◆ **SELECTED EXTRACT**
━━━━━━━━━━━━━━━━━━━━━━━━━━━━━━

The true “affordability” of Obamacare has been called into question by a new study, which found that average premium costs across the board have skyrocketed from what they were before the unconstitutional tax dubbed “healthcare reform” became law in 2010.
The health insurance aggregate site HealthPocket found that, among three different non-smoking age groups, 23, 30 and 63, insurance premiums jumped significantly as a result of the Affordable Care Act (ACA). The worst age category was 23-year-old men, who saw their premiums increase by an average of 78 percent.
Similarly, 30-year-old men saw their premiums increase by an astounding 73 percent, while 63-year-old men witnessed a 22.7 percent increase, on average. Women in the younger age groups also saw premium increases, though less severe.
According to the report, 23-year-old women will pay, on average, 45 percent more for health insurance under Obamacare, while 30-year-old women will pay 35 percent more. The only age group where women fared worse than men was the 63-year-olds, which saw a nearly 38 percent premium increase compared to pre-Obamacare days.
“It’s very eye-opening in terms of the transformation occurring within the individual health insurance market,” stated Kev Coleman, head of research and data at HealthPocket, as quoted by The Washington Times.
“I was surprised in general to see the differences in terms of the average premiums in the pre-reform and post-reform markets. It was a higher amount than I had anticipated.”
Even with premium subsidies, Obamacare recipients still paying more for health insurance
Obamacare apologists would claim that these higher premiums are offset by government subsidies that help those who otherwise could not afford to pay them. But the data shows that many folks, especially younger ones, don’t even qualify.

━━━━━━━━━━━━━━━━━━━━━━━━━━━━━━

◆ **ENTRIES SUPPLIED**
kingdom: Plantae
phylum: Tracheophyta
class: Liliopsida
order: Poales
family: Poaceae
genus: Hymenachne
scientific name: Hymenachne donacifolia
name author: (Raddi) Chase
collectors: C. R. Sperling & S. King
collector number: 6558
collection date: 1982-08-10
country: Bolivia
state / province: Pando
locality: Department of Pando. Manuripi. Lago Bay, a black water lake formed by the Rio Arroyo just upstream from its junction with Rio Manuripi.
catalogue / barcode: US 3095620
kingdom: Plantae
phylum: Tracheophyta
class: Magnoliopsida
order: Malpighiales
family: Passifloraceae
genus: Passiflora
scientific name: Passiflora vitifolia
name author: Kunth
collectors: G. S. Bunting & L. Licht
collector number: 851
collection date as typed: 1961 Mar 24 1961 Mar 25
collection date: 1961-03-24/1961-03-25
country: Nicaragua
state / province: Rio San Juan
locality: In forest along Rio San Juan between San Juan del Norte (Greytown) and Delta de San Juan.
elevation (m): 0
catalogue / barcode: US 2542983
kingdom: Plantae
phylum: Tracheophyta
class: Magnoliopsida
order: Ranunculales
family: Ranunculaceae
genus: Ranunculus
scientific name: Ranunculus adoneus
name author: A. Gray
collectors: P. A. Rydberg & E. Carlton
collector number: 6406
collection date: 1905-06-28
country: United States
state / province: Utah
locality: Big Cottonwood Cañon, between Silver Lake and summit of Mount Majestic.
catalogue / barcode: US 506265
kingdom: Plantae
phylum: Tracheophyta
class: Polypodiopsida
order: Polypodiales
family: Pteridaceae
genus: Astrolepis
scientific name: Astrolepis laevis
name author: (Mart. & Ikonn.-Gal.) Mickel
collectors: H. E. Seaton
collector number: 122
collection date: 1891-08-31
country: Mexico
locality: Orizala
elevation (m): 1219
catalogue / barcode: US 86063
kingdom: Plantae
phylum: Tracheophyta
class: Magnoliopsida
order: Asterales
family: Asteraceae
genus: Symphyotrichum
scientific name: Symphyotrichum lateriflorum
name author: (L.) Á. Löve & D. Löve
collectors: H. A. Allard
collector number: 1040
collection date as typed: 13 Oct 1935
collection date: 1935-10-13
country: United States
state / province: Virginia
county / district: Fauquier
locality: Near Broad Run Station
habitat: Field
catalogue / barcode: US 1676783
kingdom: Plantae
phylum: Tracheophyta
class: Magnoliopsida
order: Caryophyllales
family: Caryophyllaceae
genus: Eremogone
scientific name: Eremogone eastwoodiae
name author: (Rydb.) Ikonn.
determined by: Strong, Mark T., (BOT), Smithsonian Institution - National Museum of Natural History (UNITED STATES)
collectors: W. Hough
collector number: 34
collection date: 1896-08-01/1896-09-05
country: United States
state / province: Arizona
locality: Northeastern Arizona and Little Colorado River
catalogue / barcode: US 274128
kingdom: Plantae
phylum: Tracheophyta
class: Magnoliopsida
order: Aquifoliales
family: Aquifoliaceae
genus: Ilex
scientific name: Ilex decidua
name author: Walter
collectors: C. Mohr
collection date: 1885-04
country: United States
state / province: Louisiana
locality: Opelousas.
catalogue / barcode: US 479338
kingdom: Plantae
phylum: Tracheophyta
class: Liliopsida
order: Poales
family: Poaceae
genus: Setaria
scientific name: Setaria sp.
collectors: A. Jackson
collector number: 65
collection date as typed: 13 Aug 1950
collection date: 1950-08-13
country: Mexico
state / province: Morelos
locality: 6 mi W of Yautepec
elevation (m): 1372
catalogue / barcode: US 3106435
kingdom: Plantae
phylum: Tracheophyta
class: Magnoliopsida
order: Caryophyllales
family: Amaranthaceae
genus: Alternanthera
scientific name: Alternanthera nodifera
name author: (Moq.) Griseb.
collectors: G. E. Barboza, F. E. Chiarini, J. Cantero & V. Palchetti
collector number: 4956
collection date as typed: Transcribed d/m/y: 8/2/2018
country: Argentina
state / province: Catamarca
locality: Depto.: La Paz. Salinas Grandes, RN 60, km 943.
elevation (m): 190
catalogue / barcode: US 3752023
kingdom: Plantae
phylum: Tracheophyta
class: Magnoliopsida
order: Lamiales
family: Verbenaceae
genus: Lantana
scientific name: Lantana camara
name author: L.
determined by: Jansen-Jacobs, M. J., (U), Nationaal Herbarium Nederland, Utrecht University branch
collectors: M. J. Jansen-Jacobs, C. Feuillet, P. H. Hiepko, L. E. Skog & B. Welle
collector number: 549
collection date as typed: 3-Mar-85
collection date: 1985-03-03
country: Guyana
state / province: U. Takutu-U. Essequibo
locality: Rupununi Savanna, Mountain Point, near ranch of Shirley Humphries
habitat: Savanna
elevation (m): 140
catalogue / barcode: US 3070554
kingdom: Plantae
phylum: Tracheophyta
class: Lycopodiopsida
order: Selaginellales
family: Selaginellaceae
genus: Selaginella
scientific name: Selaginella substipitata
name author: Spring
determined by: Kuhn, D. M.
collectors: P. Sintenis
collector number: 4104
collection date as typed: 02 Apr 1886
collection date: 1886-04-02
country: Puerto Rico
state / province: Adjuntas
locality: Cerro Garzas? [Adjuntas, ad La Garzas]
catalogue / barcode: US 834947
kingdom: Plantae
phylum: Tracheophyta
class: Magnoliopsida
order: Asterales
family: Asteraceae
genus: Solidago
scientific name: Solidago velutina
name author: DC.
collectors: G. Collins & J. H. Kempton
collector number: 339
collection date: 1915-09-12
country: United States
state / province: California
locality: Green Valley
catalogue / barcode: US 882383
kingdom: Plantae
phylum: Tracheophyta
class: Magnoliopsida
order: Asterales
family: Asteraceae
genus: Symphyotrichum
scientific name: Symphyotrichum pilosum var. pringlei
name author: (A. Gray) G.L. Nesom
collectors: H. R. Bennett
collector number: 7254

━━━━━━━━━━━━━━━━━━━━━━━━━━━━━━

◆ **TASKS**
- 1) Reproduce the portion of the Obamacare premiums article that begins with the words containing "The health insurance" and ends with "to pre-Obamacare days.".
- 2) Carry on writing the Obamacare premiums article, starting after its final sentence.

◆ **REPLIES**
- 1)
The health insurance aggregate site HealthPocket found that, among three different non-smoking age groups, 23, 30 and 63, insurance premiums jumped significantly as a result of the Affordable Care Act (ACA). The worst age category was 23-year-old men, who saw their premiums increase by an average of 78 percent.
Similarly, 30-year-old men saw their premiums increase by an astounding 73 percent, while 63-year-old men witnessed a 22.7 percent increase, on average. Women in the younger age groups also saw premium increases, though less severe.
According to the report, 23-year-old women will pay, on average, 45 percent more for health insurance under Obamacare, while 30-year-old women will pay 35 percent more. The only age group where women fared worse than men was the 63-year-olds, which saw a nearly 38 percent premium increase compared to pre-Obamacare days.

- 2)
“[Y]ou still have this issue of health insurance rising for that very young group and, depending on where they are with respect to income and premium, they may not qualify for a subsidy,” explained Coleman to the media. “That’s what we like to refer to as a subsidy gap.”
And as anyone with even a cursory understanding of economics understands, even if a policyholder isn’t directly paying for a subsidy, someone else in the system is. This means that, all subsidies considered, the cost of health insurance under Obamacare is still higher across the board now than it was prior.
“[T]he subsidized portion of the premium still must be paid by the government through the money it collects from the nation,” reads the study. “In other words, the subsidized costs of health insurance do not disappear but instead change payers.”
Healthy young people expected to shoulder financial burden of covering sick folks with pre-existing health conditions
The only way Obamacare can even work is if healthy younger people agree to purchase overpriced insurance, the premiums of which cover all the unhealthy folks, many of whom have pre-existing health conditions that weren’t covered under the old insurance model.
But many of the younger people who need Obamacare in the first place likely couldn’t afford health insurance prior to its implementation, and even more so can’t afford it now due to its significantly higher premium costs.
“If you’re expanding the services you’re covering, and you’re increasing the number of less healthy people in your risk pools, that’s going to increase costs,” said Coleman, noting that Obamacare insurance has the added costs associated with 10 “essential health benefits” that are required with every plan.
These benefits include things like pediatric, dental and vision care, maternity care and newborn care, even for policyholders who don’t or can’t have children or whose children are already adults.
“Attendant to that would be an increase in premiums to be able to appropriately cover those costs,” added Coleman.